WHAT TO WORK ON
The copy you produce must repeat each record exactly and contain no pictures.

Document layout detection data
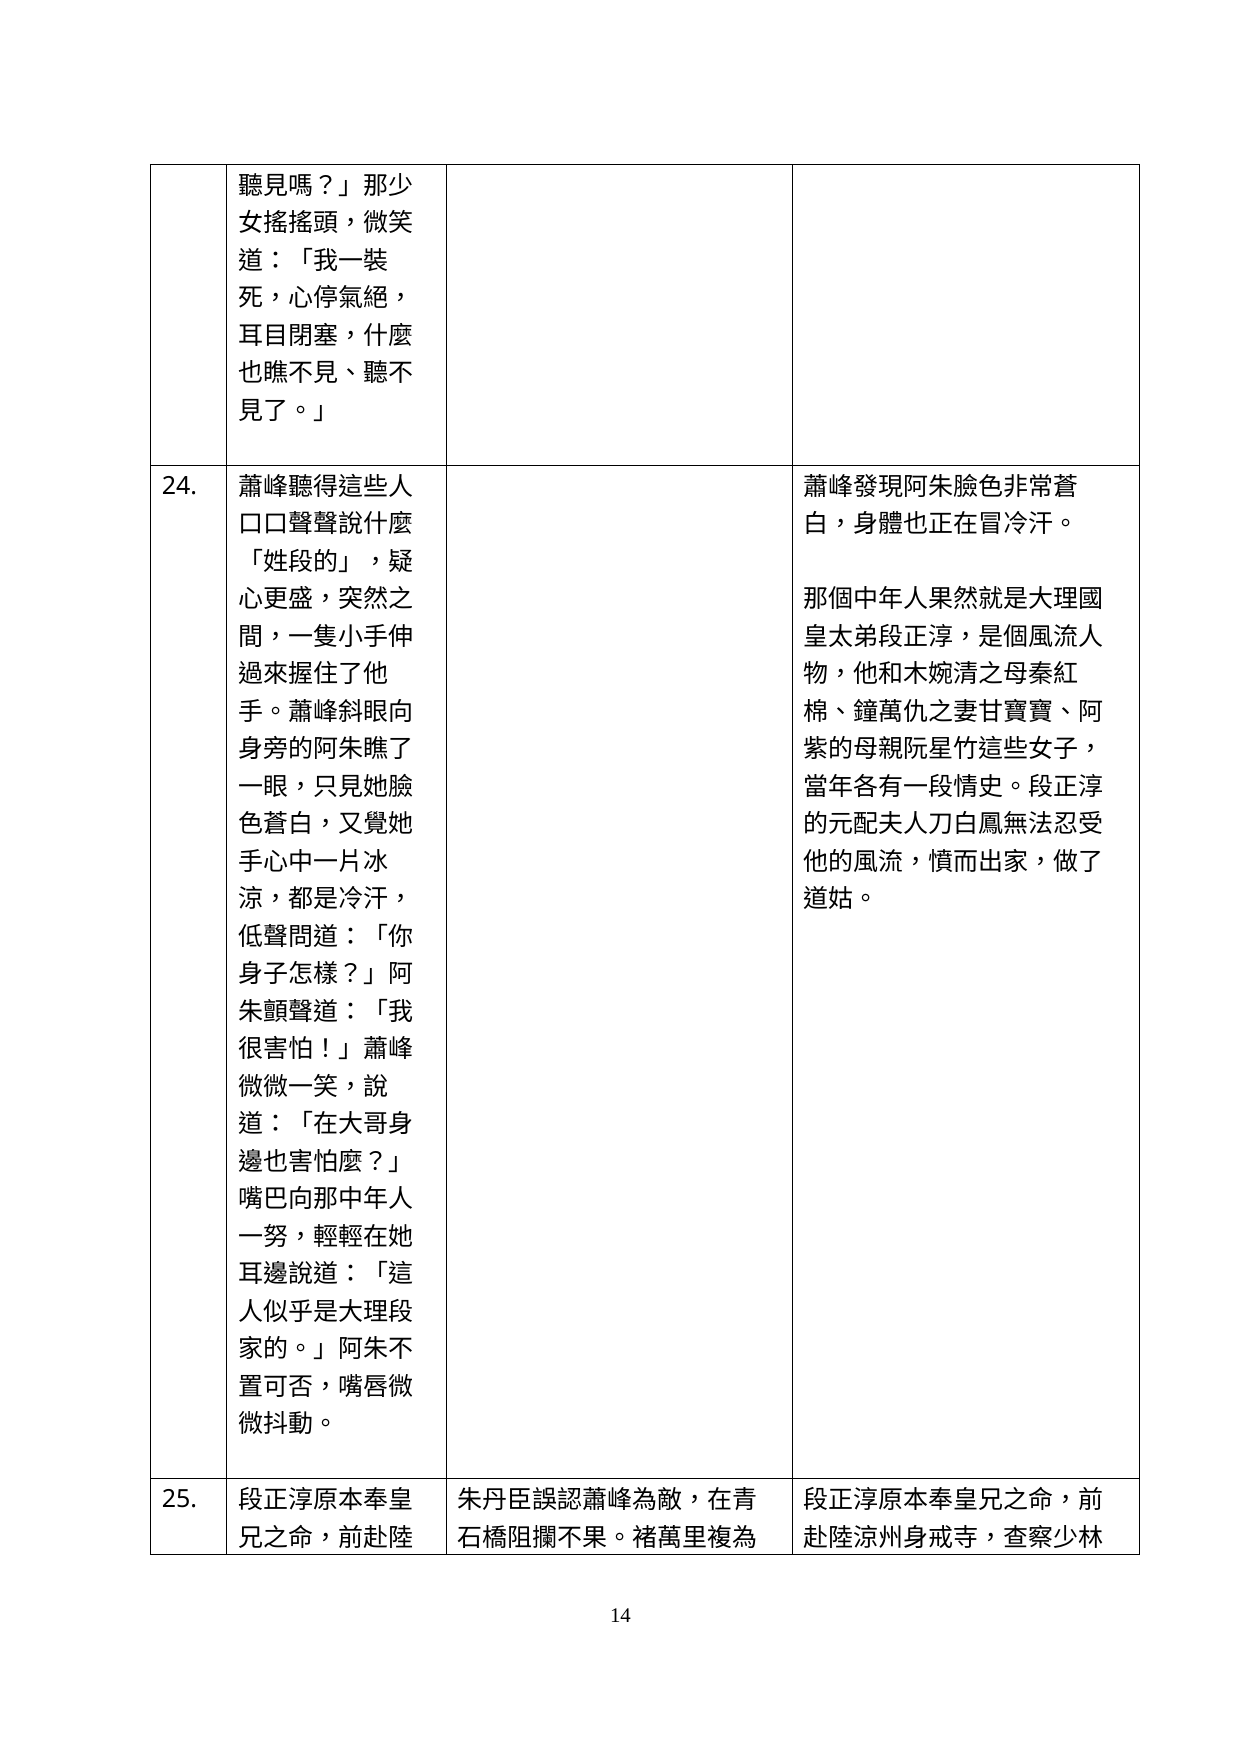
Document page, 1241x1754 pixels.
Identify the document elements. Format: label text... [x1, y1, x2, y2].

table_cell [447, 466, 792, 1478]
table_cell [793, 165, 1139, 465]
table_cell [151, 466, 226, 1478]
table_cell [151, 1479, 226, 1554]
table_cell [447, 1479, 792, 1554]
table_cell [447, 165, 792, 465]
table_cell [227, 1479, 446, 1554]
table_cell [793, 1479, 1139, 1554]
table_cell [151, 165, 226, 465]
table_cell 蕭峰聽得這些人口口聲聲說什麼「姓段的」，疑心更盛，突然之間，一隻小手伸過來握住了他手。蕭峰斜眼向身旁的阿朱瞧了一眼，只見她臉色蒼白，又覺她手心中一片冰涼，都是冷汗，低聲問道：「你身子怎樣？」阿朱顫聲道：「我很害怕！」蕭峰微微一笑，說道：「在大哥身邊也害怕麼？」嘴巴向那中年人一努，輕輕在她耳邊說道：「這人似乎是大理段家的。」阿朱不置可否，嘴唇微微抖動。 [227, 466, 446, 1478]
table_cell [227, 165, 446, 465]
table_cell 蕭峰發現阿朱臉色非常蒼白，身體也正在冒冷汗。 那個中年人果然就是大理國皇太弟段正淳，是個風流人物，他和木婉清之母秦紅棉、鐘萬仇之妻甘寶寶、阿紫的母親阮星竹這些女子，當年各有一段情史。段正淳的元配夫人刀白鳳無法忍受他的風流，憤而出家，做了道姑。 [793, 466, 1139, 1478]
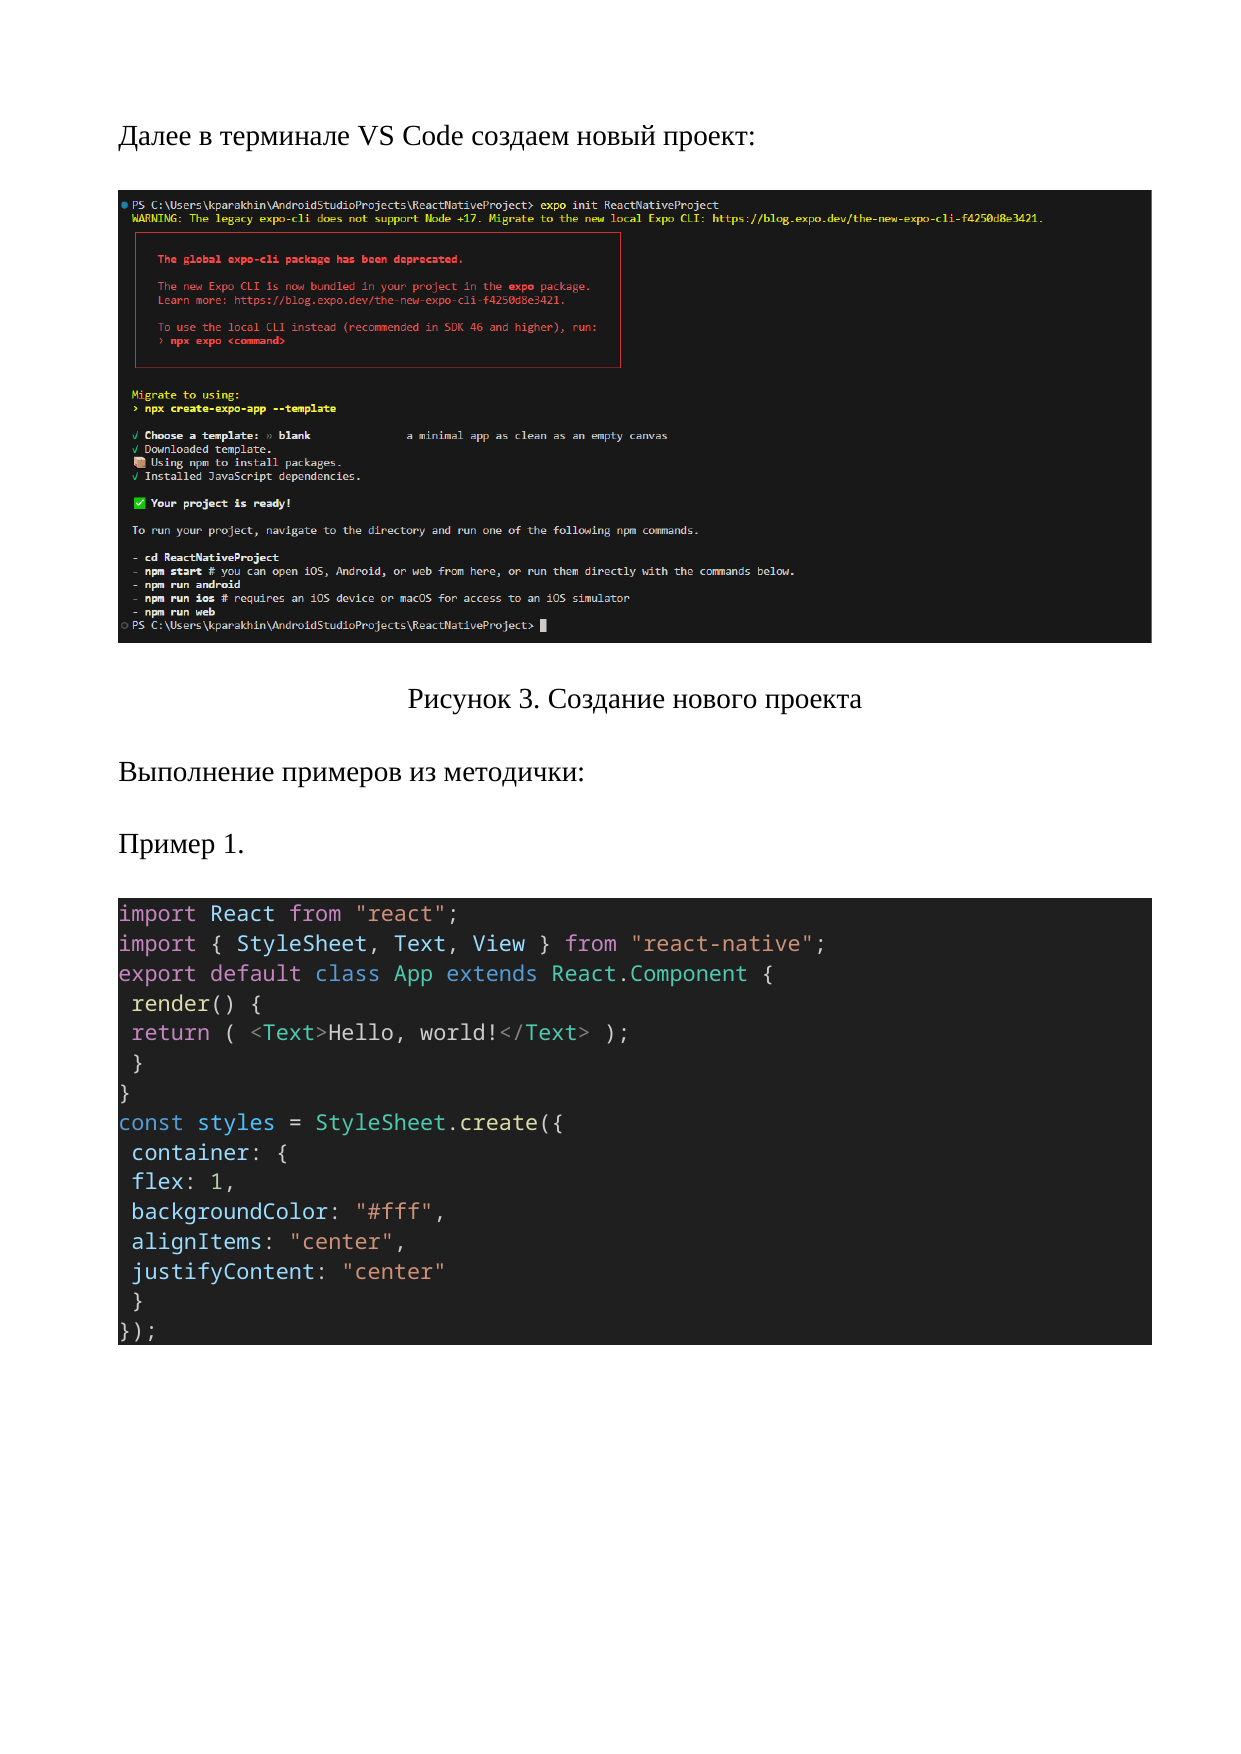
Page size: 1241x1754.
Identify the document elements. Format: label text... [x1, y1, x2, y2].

text const styles = StyleSheet.create({ [118, 1107, 1152, 1137]
text import { StyleSheet, Text, View } from "react-native"; [118, 928, 1152, 958]
text Далее в терминале VS Code создаем новый проект: [118, 118, 1152, 152]
text alignItems: "center", [118, 1226, 1152, 1256]
picture [118, 190, 1152, 643]
text flex: 1, [118, 1166, 1152, 1196]
text render() { [118, 988, 1152, 1017]
text } [118, 1286, 1152, 1315]
text return ( <Text>Hello, world!</Text> ); [118, 1017, 1152, 1047]
text } [118, 1077, 1152, 1107]
text Пример 1. [118, 826, 1152, 859]
text export default class App extends React.Component { [118, 958, 1152, 988]
text container: { [118, 1137, 1152, 1166]
text import React from "react"; [118, 898, 1152, 928]
text justifyContent: "center" [118, 1256, 1152, 1286]
text Выполнение примеров из методички: [118, 754, 1152, 787]
text backgroundColor: "#fff", [118, 1196, 1152, 1226]
text }); [118, 1315, 1152, 1345]
text Рисунок 3. Создание нового проекта [118, 681, 1152, 715]
text } [118, 1047, 1152, 1077]
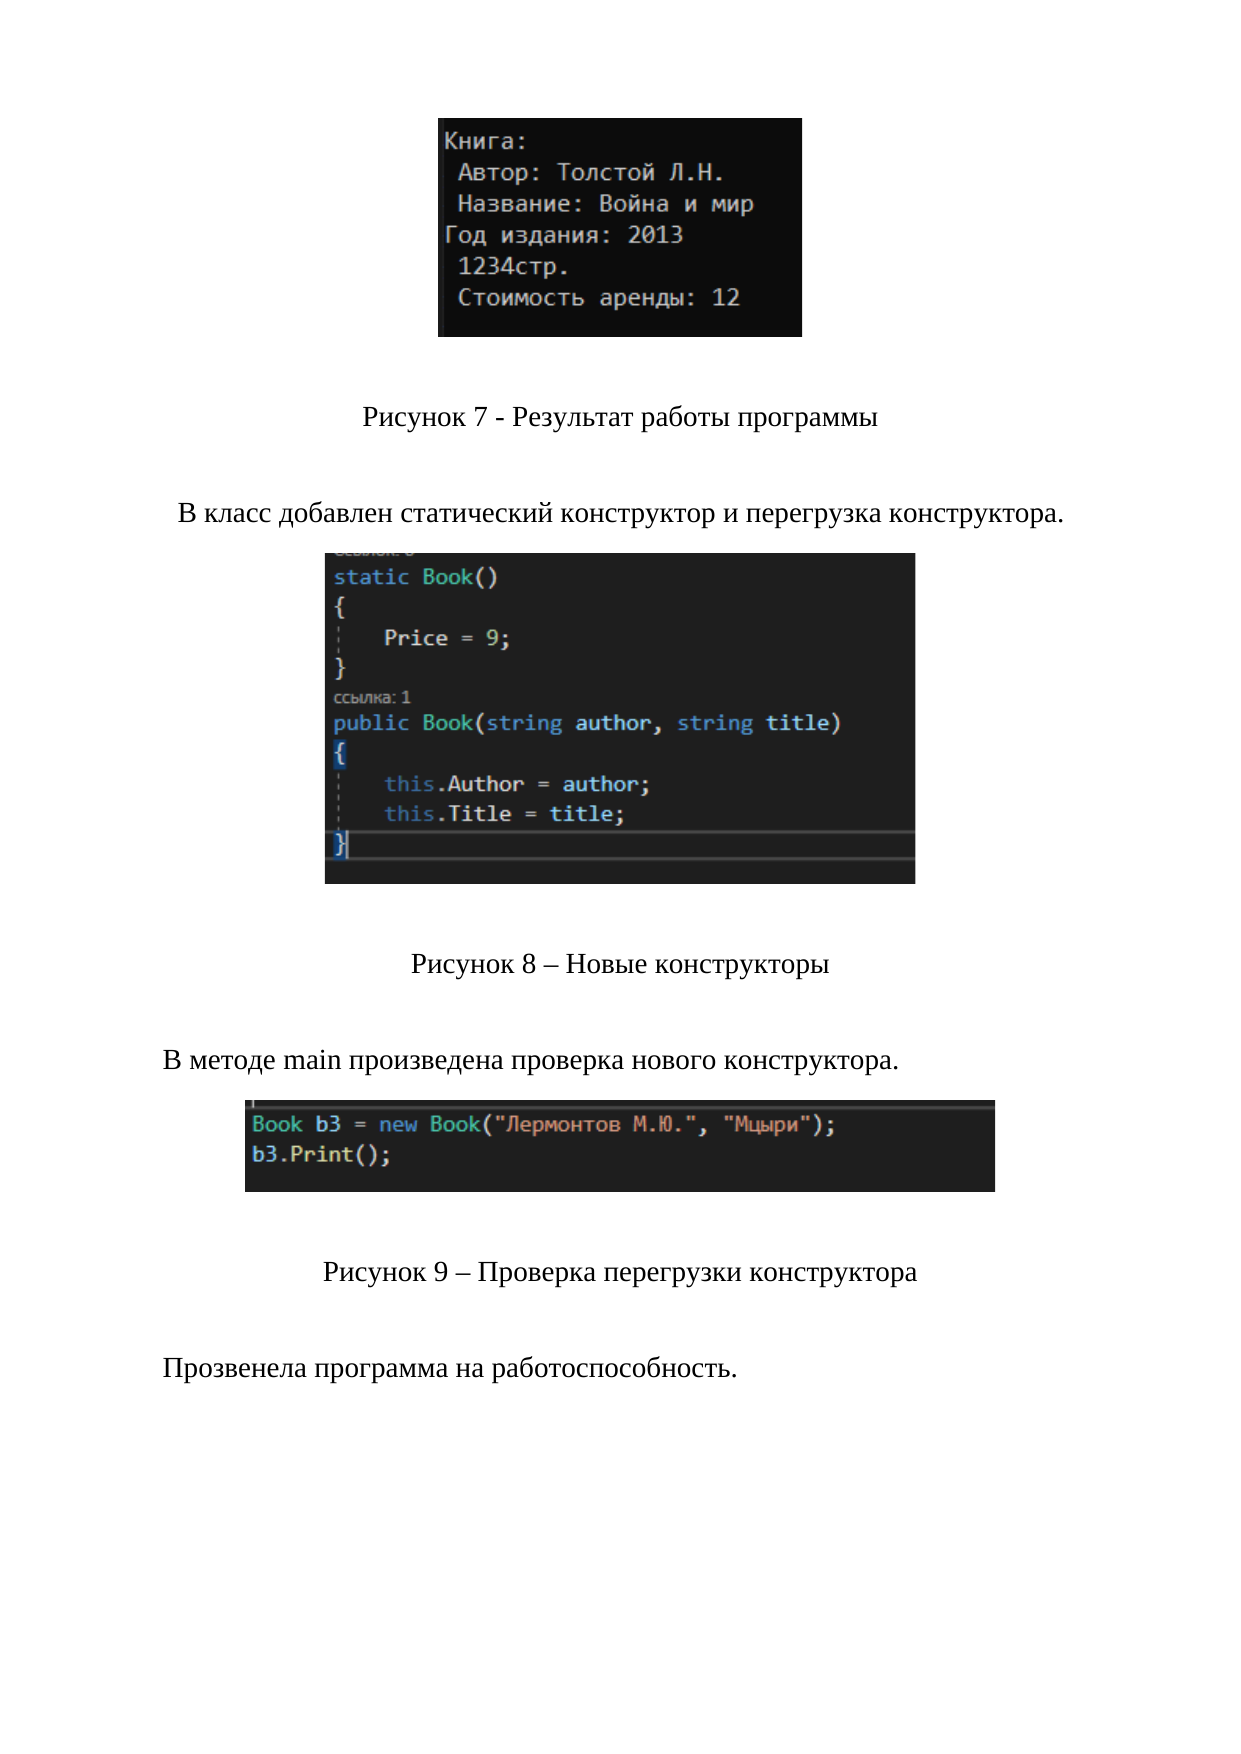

RESPONSE FOR THIS EXERCISE
Document page, 1241x1754 pixels.
Identify the document elements. Format: label text... [x1, y1, x2, y2].

table_cell [447, 466, 792, 1478]
table_cell [793, 165, 1139, 465]
table_cell [151, 466, 226, 1478]
table_cell [151, 1479, 226, 1554]
table_cell [447, 1479, 792, 1554]
table_cell [447, 165, 792, 465]
table_cell [227, 1479, 446, 1554]
table_cell [793, 1479, 1139, 1554]
table_cell [151, 165, 226, 465]
table_cell 蕭峰聽得這些人口口聲聲說什麼「姓段的」，疑心更盛，突然之間，一隻小手伸過來握住了他手。蕭峰斜眼向身旁的阿朱瞧了一眼，只見她臉色蒼白，又覺她手心中一片冰涼，都是冷汗，低聲問道：「你身子怎樣？」阿朱顫聲道：「我很害怕！」蕭峰微微一笑，說道：「在大哥身邊也害怕麼？」嘴巴向那中年人一努，輕輕在她耳邊說道：「這人似乎是大理段家的。」阿朱不置可否，嘴唇微微抖動。 [227, 466, 446, 1478]
table_cell [227, 165, 446, 465]
table_cell 蕭峰發現阿朱臉色非常蒼白，身體也正在冒冷汗。 那個中年人果然就是大理國皇太弟段正淳，是個風流人物，他和木婉清之母秦紅棉、鐘萬仇之妻甘寶寶、阿紫的母親阮星竹這些女子，當年各有一段情史。段正淳的元配夫人刀白鳳無法忍受他的風流，憤而出家，做了道姑。 [793, 466, 1139, 1478]
Page size: 1241x1754.
Identify the document elements. Format: label text... [x1, y1, x2, y2].

text const styles = StyleSheet.create({ [118, 1107, 1152, 1137]
text import { StyleSheet, Text, View } from "react-native"; [118, 928, 1152, 958]
text Далее в терминале VS Code создаем новый проект: [118, 118, 1152, 152]
text alignItems: "center", [118, 1226, 1152, 1256]
picture [118, 190, 1152, 643]
text flex: 1, [118, 1166, 1152, 1196]
text render() { [118, 988, 1152, 1017]
text } [118, 1286, 1152, 1315]
text return ( <Text>Hello, world!</Text> ); [118, 1017, 1152, 1047]
text } [118, 1077, 1152, 1107]
text Пример 1. [118, 826, 1152, 859]
text export default class App extends React.Component { [118, 958, 1152, 988]
text container: { [118, 1137, 1152, 1166]
text import React from "react"; [118, 898, 1152, 928]
text justifyContent: "center" [118, 1256, 1152, 1286]
text Выполнение примеров из методички: [118, 754, 1152, 787]
text backgroundColor: "#fff", [118, 1196, 1152, 1226]
text }); [118, 1315, 1152, 1345]
text Рисунок 3. Создание нового проекта [118, 681, 1152, 715]
text } [118, 1047, 1152, 1077]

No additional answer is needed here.